Signal child process(es) when pdm receives a signal
Is your feature request related to a problem? Please describe.
When using pdm run, the target process is executed as a child of pdm, and is subsequently passed stdin/stdout. The child process then becomes interactible by the end user, including via signals.
In a Docker container, pdm becomes pid 1, not the Python script. Docker's behavior on executing docker stop is to send a SIGTERM to only pid 1, which pid 1 is responsible for propogating to its children if applicable.
Because pdm does not currently propogate signals to child processes, it is not possible to use Docker's normal signaling behavior to safely shutdown a Python script executed by pdm. Instead, the request to stop will stall until Docker SIGKILLs pid 1, after 10 seconds of waiting.
Describe the solution you'd like
pdm should propogate signals to the child process to be handled.
Other Notes
I have prepared a small test environment locking pdm==2.1.1. With a docker daemon running, do the following:
make build runmake logs(to demonstrate the script executing)make stop(sending SIGTERM to the container's pid 1)
Note that in 3, the command stalls for 10 seconds; this is Docker's behavior, expecting pid 1 to shut down gracefully in that time or else it will SIGKILL pid 1 and forcibly close the container.
Python's subprocess doesn't offer a good mechanism to forward ALL signals, you can only enumerate the signal list and handle them by subprocess.send_signal. With that said, PDM is by no means a good process for Docker's number 1 process, and you shouldn't rely on that.

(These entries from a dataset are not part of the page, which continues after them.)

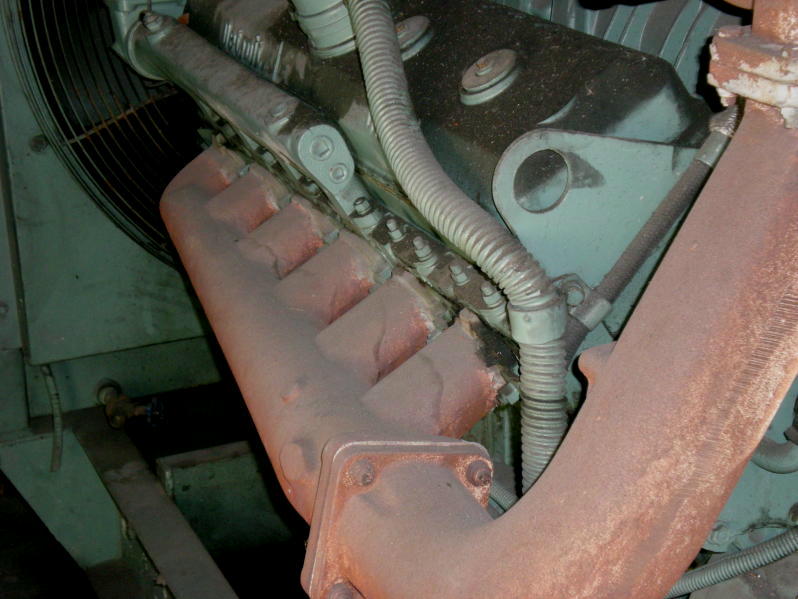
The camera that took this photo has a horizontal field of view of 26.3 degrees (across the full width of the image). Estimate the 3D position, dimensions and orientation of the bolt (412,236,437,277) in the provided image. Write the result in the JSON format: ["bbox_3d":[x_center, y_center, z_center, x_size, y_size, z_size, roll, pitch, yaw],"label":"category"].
[{"bbox_3d":[0.028,-0.048,1.820,0.023,0.041,0.023,-32,30,-13],"label":"bolt"}]

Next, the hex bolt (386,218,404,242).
[{"bbox_3d":[-0.004,-0.075,1.870,0.017,0.025,0.017,-32,30,-13],"label":"hex bolt"}]

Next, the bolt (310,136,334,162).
[{"bbox_3d":[-0.087,-0.173,1.940,0.026,0.026,0.013,-32,30,-13],"label":"bolt"}]

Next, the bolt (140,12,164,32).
[{"bbox_3d":[-0.348,-0.392,2.420,0.027,0.023,0.027,-32,30,-13],"label":"bolt"}]

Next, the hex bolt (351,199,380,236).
[{"bbox_3d":[-0.038,-0.096,1.940,0.030,0.032,0.030,-32,30,-13],"label":"hex bolt"}]

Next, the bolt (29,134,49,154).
[{"bbox_3d":[-0.527,-0.229,2.500,0.027,0.027,0.013,-11,24,-23],"label":"bolt"}]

Maybe you should kill group instead of just killing the pid=1
I wrote most of the block below before a friend pointed out this part of pdm's documentation. This will let us sidestep the issue and not depend on pdm as pid=1. However, pdm having the capability to signal child processes based on received signals would be beneficial, and utilities such as doppler have this capability. That said, I will leave the feature up to you
I think that behavior of enumerating the signal list and handling each, rather than all, is the standard. I haven't looked to see what pdm currently does with signals, but I can say that it at least appears to ignore SIGTERM; you can preserve this behavior by handling each of the transmissible signals in the same way, passing them to all known child processes, without inspecting further.
Unfortunately, there is no way offered by Docker to signal a container process other than pid=1 when using docker stop or docker kill (which are the same utility with different default signals).
"The main process inside the container" is always pid=1, and is executed based on the CMD and ENTRYPOINT commands. In other words, if we want to execute a python process in Docker with its dependencies covered by pdm (barring the multi-stage build process offered in the docs), we have to do the following:
ENTRYPOINT ["pdm", "run", "python"]
CMD [...] # your python script
Or, more like our actual practice:
Dockerfile:
...
ENTRYPOINT ["pdm", "run", "python"]
docker-compose.yml:
version: "3.8"
services:
worker:
build:
context: "."
dockerfile: "./Dockerfile"
command: ./my_script.py
Theoretically, we could roll our own shutdown process by grabbing the container by ID and executing kill -SIG[NAME] [pid] targeting the process we want to shut down gracefully, but this runs the risk of failing to actually shut down the container since pid=1 would still be alive. It would be better to use Docker's built in system for this purpose.
Now it only handles SIGINT, so would adding SIGTERM and SIGKILL to the list suffice?
Adding SIGTERM would do it; adding SIGKILL would do nothing, as the kernel would step in and kill the process before the process could handle the signal.